** start of DATA ROWS **

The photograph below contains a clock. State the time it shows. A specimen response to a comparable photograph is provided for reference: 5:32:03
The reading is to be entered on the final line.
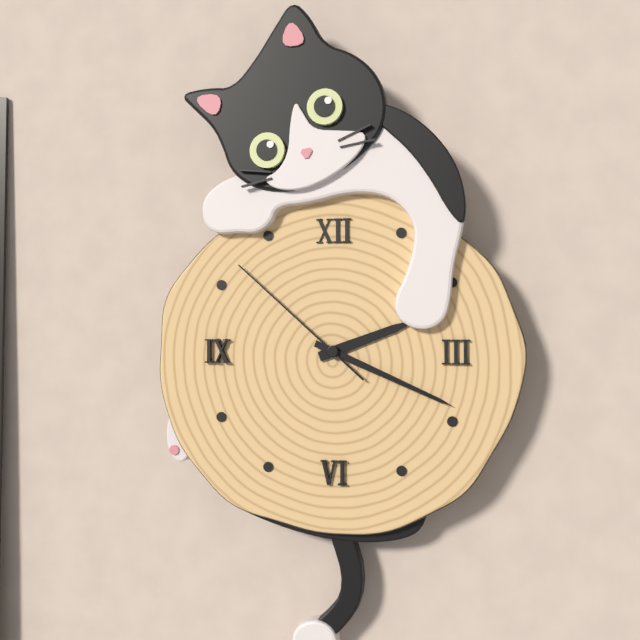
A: 2:19:52
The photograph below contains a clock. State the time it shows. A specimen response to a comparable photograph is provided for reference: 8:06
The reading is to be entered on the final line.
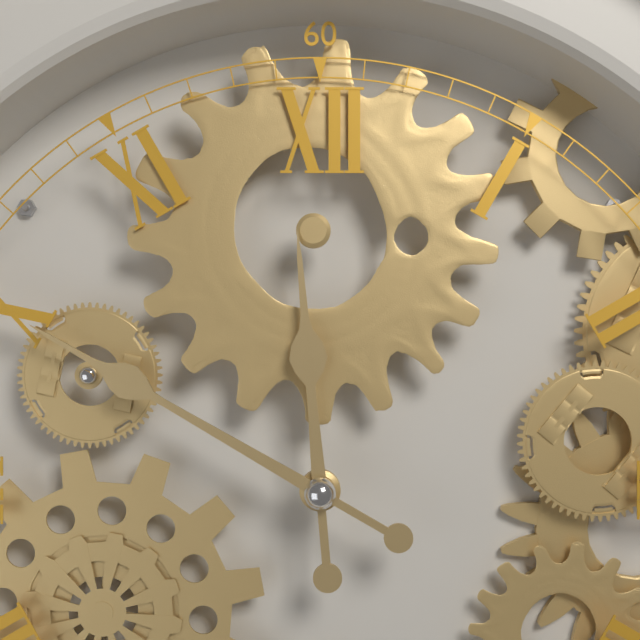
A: 11:50
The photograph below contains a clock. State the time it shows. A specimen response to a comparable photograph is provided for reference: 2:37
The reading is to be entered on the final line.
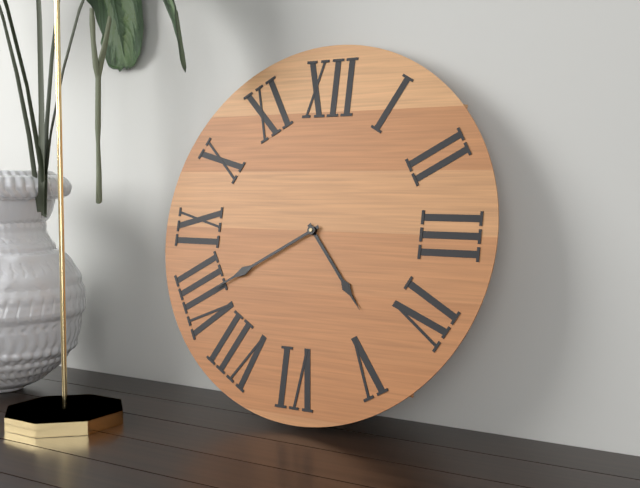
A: 4:40
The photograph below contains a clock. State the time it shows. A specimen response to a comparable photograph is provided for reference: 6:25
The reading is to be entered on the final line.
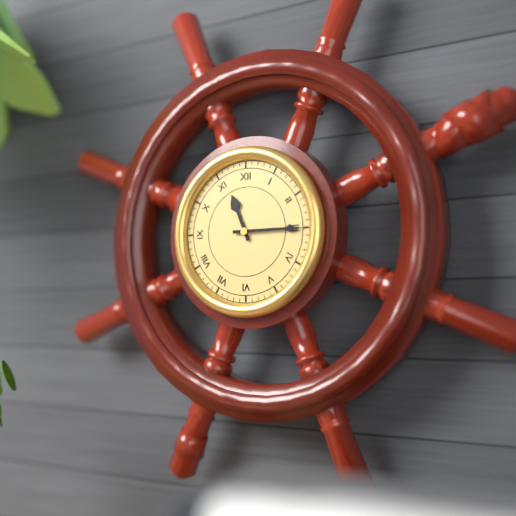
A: 11:15
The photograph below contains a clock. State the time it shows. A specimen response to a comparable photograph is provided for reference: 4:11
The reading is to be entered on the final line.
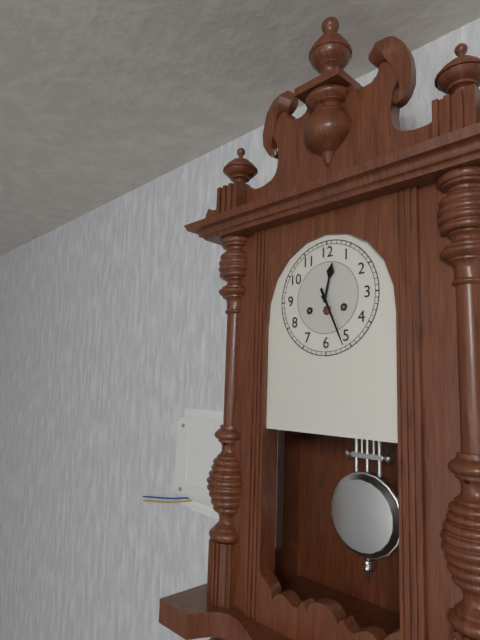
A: 12:26
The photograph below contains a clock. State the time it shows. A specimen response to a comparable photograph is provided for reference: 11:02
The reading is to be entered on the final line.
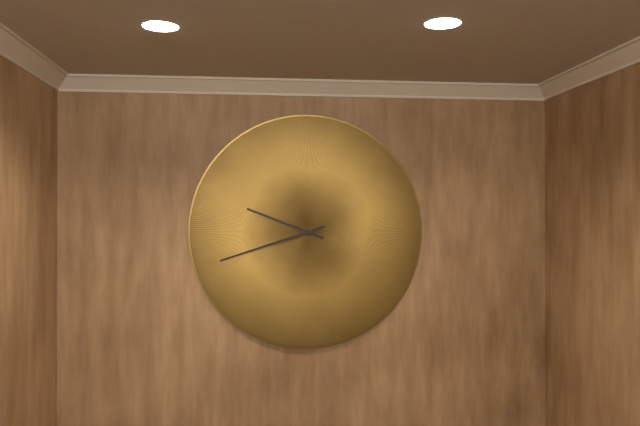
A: 9:42
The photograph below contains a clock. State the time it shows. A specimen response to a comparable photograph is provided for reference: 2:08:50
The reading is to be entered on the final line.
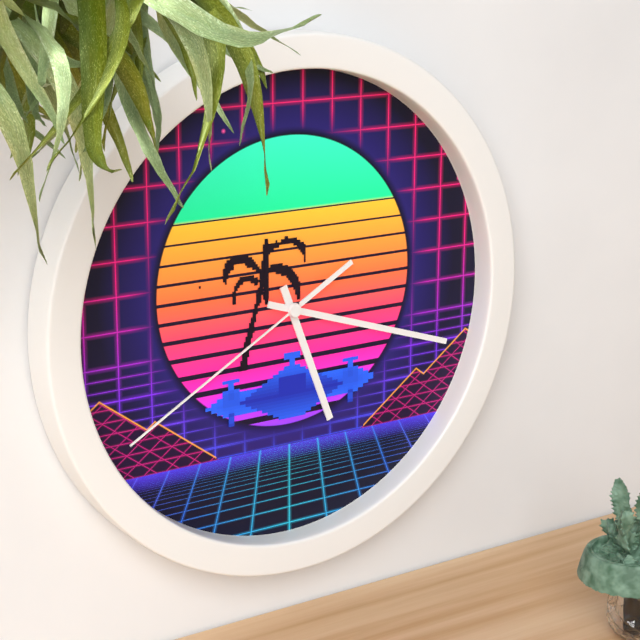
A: 5:18:40
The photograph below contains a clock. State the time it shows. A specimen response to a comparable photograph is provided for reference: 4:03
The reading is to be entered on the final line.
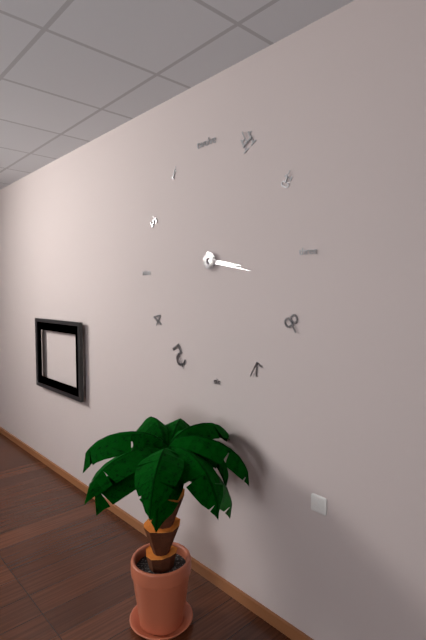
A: 3:17
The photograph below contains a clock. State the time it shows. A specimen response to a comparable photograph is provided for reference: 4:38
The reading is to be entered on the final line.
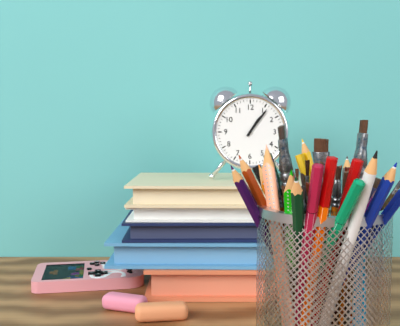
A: 1:06
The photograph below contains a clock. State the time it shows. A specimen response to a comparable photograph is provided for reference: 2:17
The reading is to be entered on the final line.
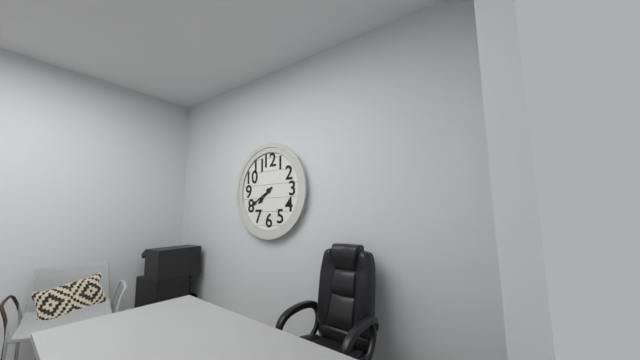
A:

** end of DATA ROWS **

Reproduce all of the lines above word for word, leaving out the pictures.

THE COMPLETED TASK
The photograph below contains a clock. State the time it shows. A specimen response to a comparable photograph is provided for reference: 5:32:03
The reading is to be entered on the final line.
A: 2:19:52
The photograph below contains a clock. State the time it shows. A specimen response to a comparable photograph is provided for reference: 8:06
The reading is to be entered on the final line.
A: 11:50
The photograph below contains a clock. State the time it shows. A specimen response to a comparable photograph is provided for reference: 2:37
The reading is to be entered on the final line.
A: 4:40
The photograph below contains a clock. State the time it shows. A specimen response to a comparable photograph is provided for reference: 6:25
The reading is to be entered on the final line.
A: 11:15
The photograph below contains a clock. State the time it shows. A specimen response to a comparable photograph is provided for reference: 4:11
The reading is to be entered on the final line.
A: 12:26
The photograph below contains a clock. State the time it shows. A specimen response to a comparable photograph is provided for reference: 11:02
The reading is to be entered on the final line.
A: 9:42
The photograph below contains a clock. State the time it shows. A specimen response to a comparable photograph is provided for reference: 2:08:50
The reading is to be entered on the final line.
A: 5:18:40
The photograph below contains a clock. State the time it shows. A specimen response to a comparable photograph is provided for reference: 4:03
The reading is to be entered on the final line.
A: 3:17
The photograph below contains a clock. State the time it shows. A specimen response to a comparable photograph is provided for reference: 4:38
The reading is to be entered on the final line.
A: 1:06
The photograph below contains a clock. State the time it shows. A specimen response to a comparable photograph is provided for reference: 2:17
The reading is to be entered on the final line.
A:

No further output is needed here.